As key players in KOMP2, JAX researchers have now generated and characterized more than 2,000 knockout mice, gaining important insights into mammalian genetics and potential health impacts.
The Knockout Mouse Phenotyping Program (KOMP2) is a monumental international initiative, involving a consortium of 21 research institutions working to characterize the function of nearly all protein-coding genes in the mouse. The Jackson Laboratory (JAX) has long played a key role in the program, and it has now reached an impressive milestone: 2,000 knockout mouse lines generated and characterized, well over a fifth of the total generated worldwide thus far. The culmination of the effort, scheduled to wind down in 2027, will serve as a foundational resource for the entire research community that sheds light on genes with no current known function and provides additional insight for others.
These mice have already proven to be exceedingly valuable for the study of rare, single-gene diseases in humans. In fact, at this time The International Mouse Phenotyping Consortium (IMPC), the umbrella organization for this global research effort, reports that 889 known rare disease-gene associations have been made with a specific mouse strain that displays at least one disease symptom, providing a key resource for research and discovery for the rare disease community. And the number of such strains continues to grow.
“The program has provided a wealth of resources,” says Professor Robert Braun, Ph.D. who co-leads the KOMP2 Center with Associate Professor Stephen Murray, Ph.D., and Director, Center for Biometric Analysis Jacqueline White, Ph.D. “There are mice that model rare diseases, mice that are infertile, mice with developmental deficits, and many more.
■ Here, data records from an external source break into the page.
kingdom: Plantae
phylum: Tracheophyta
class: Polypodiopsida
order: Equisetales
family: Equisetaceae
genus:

The new strains and data are all available to the research community to accelerate research and provide critical insights into mammalian and human genetics.”
The unknowns of gene function
Humans have approximately 20,000 genes that code for proteins in our genomes. While some are widely studied because of their direct impact on health and disease (BRCA1/2 (cancer) and CFTR (cystic fibrosis) for example), the function of nearly a third of our genes remains unclear or, in many cases, completely unknown. KOMP2 is working to change that and identify the precise impact of specific genes on human health—with the help of mice.
Given that engineering human genomes is out of the question, researchers have turned to mice to serve as our proxies. Mice and humans share a vast majority of those 20,000 genes, with about 19,000 sharing homology, meaning they didn’t substantively change even as the two species evolved from a common ancestor in drastically different ways. Therefore, knocking out such genes in mice and closely measuring the results provides a vital window into human genetics and gene function as well.
Precisely disabling each gene one at a time and carefully phenotyping (thoroughly characterizing) the thousands of resulting mouse strains is a massive task and beyond the scope of any one institution. Among the 21 participating research institutions, there are three main sites in the United States supported by the National Institutes of Health: The Jackson Laboratory (JAX), Baylor College of Medicine, and the University of California Davis. It’s no surprise that JAX, a world leader in mouse genetics, has helped lead the effort throughout.
At JAX, scientists use a CRISPR/Cas9 genomic editing protocol to precisely knock out each gene to create the new mouse strains. Once a viable knockout strain is established, each one is screened using a high throughput phenotyping pipeline based on JAX’s own experience in the field as well as IMPC recommendations. More than 200 traits spanning multiple organs systems are accurately measured between two and five months of age, including weekly body weight, body composition, glucose tolerance, grip strength, vision and hearing acuity, blood biochemistry, and many more. Certain strains are subsequently re-screened at between 15-18 months of age to identify any abnormalities that may arise later in life.
Living (or not) without a gene
Each gene codes for a protein that carries out a biological function or functions, but knocking out different genes has very different consequences. Knock out a gene that is crucial for development, and no mice lacking both copies of the gene will survive. On the other hand, knocking out genes with redundant pathways and/or no detectable role can yield mice that appear to be exactly the same as their wild-type (normal) counterparts, even after exhaustive characterization. And there is a vast spectrum in between, where the mice survive but have measurable changes to physiology and function.
In 2016, Murray led a group that studied essential genes: genes where knockouts are partially or completely incompatible with life. The team found that these genes are highly enriched for human disease genes. The results of the study suggest that IMPC data on gene essentiality will likely point to new disease-causing genes, helping human geneticists with patient diagnoses for rare and unsolved disease cases. More recently, a group at JAX used KOMP2-generated strains to discover genes that contribute to drug-intake and related behaviors in mice.
An end and a beginning in sight
While 2,000 new strains is an impressive milestone, much more remains to be done. When the project reaches its planned completion, the collective effort of KOMP2, IMPC, and the scientific community will have completed a draft of mammalian genome function, targeting more than 90% of the genes. As such, the end of the official KOMP2 project will also represent a beginning—a starting point for genetics inquiries of all kinds as we delve into our complex biology for further discovery and to improve human health.